Désormais nous avons tous nos oreillettes et grâce au MP3, nous
nous branchons sur nos musiques préférées génératrices d’émotions. Ainsi par le
choix des musiques adéquates, on arrive à se mettre dans une certaine ambiance
émotionnelle choisie pour réaliser toutes les activités quotidiennes en
travaillant, en se déplaçant, en mangeant (il paraît que le vin n‘a pas le même
goût selon la musique écoutée…). Les musiques régulières sans modification de tempo, JS Bach et
Mozart ou les valses gracieuses de Strauss, ont
des effets bénéfiques sur le système cardio-vasculaires, provoquent une
baisse du cortisol, génère le calme chez les femmes enceintes… De nombreuses études ont
démontré que la musique agit sur les neurotransmetteurs cérébraux.

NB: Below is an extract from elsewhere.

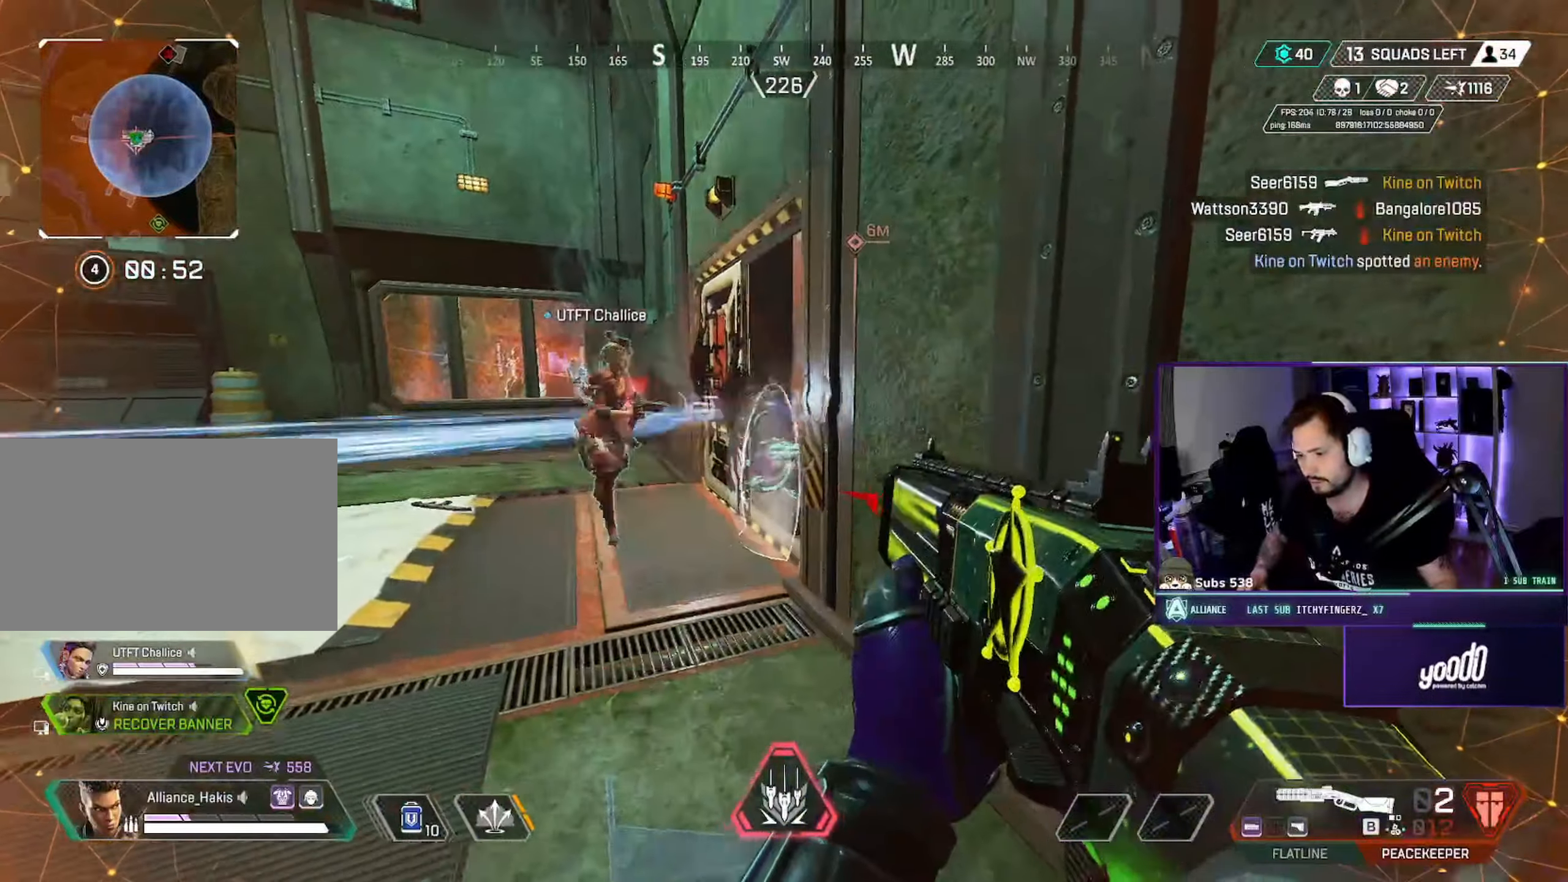
{"dt_ms": 500, "keys": [], "mouse": ["right"], "events": [[66, "mouse_right", "down"], [233, "a", "up"], [483, "w", "up"]]}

La musique romantique, avec ses changements sonores et de tempi
comme chez Beethoven, ont l’effet inverse. «Quand je dois avoir la pêche,
j’écoute les ouvertures d’Egmont ou de Coriolan» «moi c’est du jazz, Benny Goodman ou Count
Basie» «moi qui joue du baroque ce sont
des variétés hard et contemporaines » etc… La musique peut ainsi donner de
l’énergie si elle est rythmée (la plupart des sportifs s’entrainent avec de la
musique, même en courant le Marathon)
Certaines
personnes souffrent d’amusie c’est à dire sont incapables d’apprécier voire de
reconnaître le moindre plaisir musical quelque soit la musique. Malheureusement
la médecine ne peut pas leur venir en aide. C’est un handicap important, la
musique étant un axe cardinal de nos vies de musiciens et de mélomanes.
Comme
on peut le voir, le musicien doit être vigilant en ce qui concerne sa santé et
développer une hygiène de vie car même de petits incidents bénins peuvent avoir
des conséquences néfastes. «il faut toujours être au top et c’est épuisant
!» dira l’un, «la vie de musicien est une vie de chien mais je ne changerai ma
place pour rien au monde» dira un autre, «quand votre public s’est déplacé,
payé une entrée et applaudit à tout rompre, là tous les efforts et douleurs
sont évanouis», et tous indiquent «la médecine dure ou douce et les médicaments
sont vraiment les alliés du musicien»….
Pour
finir je ne peux résister à la blague classique : « le musicien
court toujours après un cachet » …. ajouterais-je pour gagner sa
vie et pour l’aider à gagner sa vie.